Notre équipe considère la rétine comme un modèle in vivo de neurotransmission chez l’humain. La rétine humaine est une extension développementale du système nerveux central et un site facile à explorer qui fonctionne selon des modalités de neurotransmission proches de celles du cerveau. Elle peut ainsi permettre de modéliser l’impact sur la neurotransmission de certains facteurs extérieurs, comme par exemple l’usage de cannabis.
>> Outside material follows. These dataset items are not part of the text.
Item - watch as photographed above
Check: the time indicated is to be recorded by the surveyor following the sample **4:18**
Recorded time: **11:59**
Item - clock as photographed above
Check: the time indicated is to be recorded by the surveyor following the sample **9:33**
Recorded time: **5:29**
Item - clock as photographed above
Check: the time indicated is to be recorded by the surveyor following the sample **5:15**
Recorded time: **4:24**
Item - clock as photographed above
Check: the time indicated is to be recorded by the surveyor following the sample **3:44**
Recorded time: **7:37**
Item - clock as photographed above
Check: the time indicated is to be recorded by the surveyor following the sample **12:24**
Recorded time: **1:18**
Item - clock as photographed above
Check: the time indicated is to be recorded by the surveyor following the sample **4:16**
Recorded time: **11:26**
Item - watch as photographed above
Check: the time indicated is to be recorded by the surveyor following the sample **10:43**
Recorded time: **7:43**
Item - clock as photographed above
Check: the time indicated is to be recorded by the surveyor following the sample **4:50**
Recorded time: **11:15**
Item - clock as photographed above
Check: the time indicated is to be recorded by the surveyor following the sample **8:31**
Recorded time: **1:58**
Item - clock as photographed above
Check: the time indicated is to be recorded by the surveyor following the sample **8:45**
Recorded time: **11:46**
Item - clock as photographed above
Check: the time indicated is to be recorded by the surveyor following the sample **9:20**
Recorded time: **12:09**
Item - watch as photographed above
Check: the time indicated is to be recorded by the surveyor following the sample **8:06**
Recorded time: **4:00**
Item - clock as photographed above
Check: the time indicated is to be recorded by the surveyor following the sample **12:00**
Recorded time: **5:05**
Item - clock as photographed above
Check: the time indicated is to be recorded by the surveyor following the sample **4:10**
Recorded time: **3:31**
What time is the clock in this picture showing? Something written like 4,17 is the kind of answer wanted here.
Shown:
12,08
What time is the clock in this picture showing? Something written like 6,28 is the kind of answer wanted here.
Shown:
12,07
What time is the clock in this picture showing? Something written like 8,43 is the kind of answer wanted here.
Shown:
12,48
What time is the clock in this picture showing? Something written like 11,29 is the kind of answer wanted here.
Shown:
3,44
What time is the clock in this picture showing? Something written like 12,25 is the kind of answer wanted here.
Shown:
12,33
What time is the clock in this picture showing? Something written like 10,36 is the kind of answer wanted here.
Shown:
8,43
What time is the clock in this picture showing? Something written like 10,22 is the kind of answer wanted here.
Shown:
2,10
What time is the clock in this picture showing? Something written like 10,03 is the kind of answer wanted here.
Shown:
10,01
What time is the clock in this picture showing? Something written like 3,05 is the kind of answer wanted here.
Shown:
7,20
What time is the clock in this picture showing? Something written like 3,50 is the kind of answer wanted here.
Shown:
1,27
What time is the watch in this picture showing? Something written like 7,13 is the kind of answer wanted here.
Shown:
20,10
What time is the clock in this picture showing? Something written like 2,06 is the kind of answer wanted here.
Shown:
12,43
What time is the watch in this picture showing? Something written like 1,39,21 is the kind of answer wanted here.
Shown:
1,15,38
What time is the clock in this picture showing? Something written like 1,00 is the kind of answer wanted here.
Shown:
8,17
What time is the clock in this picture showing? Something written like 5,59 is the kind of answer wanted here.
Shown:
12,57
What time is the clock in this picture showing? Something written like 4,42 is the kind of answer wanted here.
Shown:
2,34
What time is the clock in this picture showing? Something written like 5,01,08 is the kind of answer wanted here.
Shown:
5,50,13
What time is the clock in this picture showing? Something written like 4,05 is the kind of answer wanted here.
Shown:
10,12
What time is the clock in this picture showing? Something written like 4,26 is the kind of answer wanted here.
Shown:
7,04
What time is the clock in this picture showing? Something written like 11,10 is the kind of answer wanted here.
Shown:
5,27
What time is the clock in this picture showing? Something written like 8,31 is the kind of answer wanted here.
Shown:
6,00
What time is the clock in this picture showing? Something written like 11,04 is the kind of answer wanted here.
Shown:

Cette question est importante, car si on sait que l’usage de cannabis peut avoir un impact sur diverses fonctions cognitives chez l’humain, on comprend encore mal les mécanismes de ces altérations. Par ailleurs, plusieurs études chez l’animal ont démontré que des récepteurs CB1 étaient présents au niveau de la rétine, ainsi que leur ligand naturel, et que la perturbation du système endocannabinoïde pouvait avoir des conséquences sur le fonctionnement rétinien.
Cette étude, publiée en début d’année dans le Jama Ophtalmology, ’intéresse tout particulièrement au fonctionnement des cellules ganglionnaires. Cette couche cellulaire est la dernière étape du traitement visuel rétinien, et la plus intégrée. Cette couche cellulaire est aussi celle qui permet le meilleur rapport signal/bruit, lors de la mesure du fonctionnement rétinien. Elle implique particulièrement la neurotransmission glutamatergique qui peut être perturbée par l’usage de cannabis. L’hypothèse principale est que la perturbation de la neurotransmission glutamatergique par l’usage régulier de cannabis pourrait perturber le fonctionnement des cellules ganglionnaires. Dans ce but, nous avons mesuré le fonctionnement des cellules ganglionnaires par une procédure standard d’électrorétinogramme pattern (PERG) chez des usagers réguliers de cannabis en comparaison à des témoins n’ayant pas d’usage de cannabis.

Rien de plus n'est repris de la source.